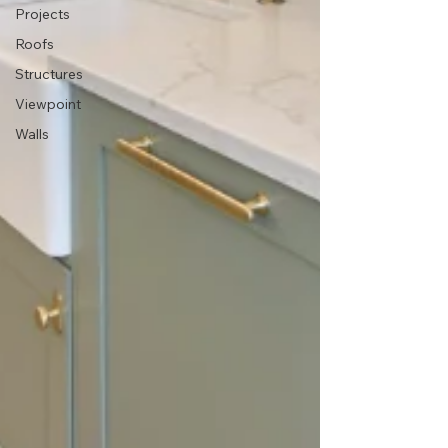
Projects
Roofs
Structures
Viewpoint
Walls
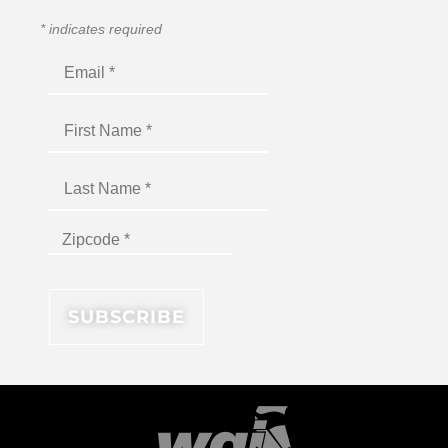
*
indicates required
○ ○ ○ ○
WORK ORDER: Reproduce, line for line, the text given above for all of the material, and leave the pictures out of your answer.

EXERCISE ANSWER:
Projects
Roofs
Structures
Viewpoint
Walls
*
indicates required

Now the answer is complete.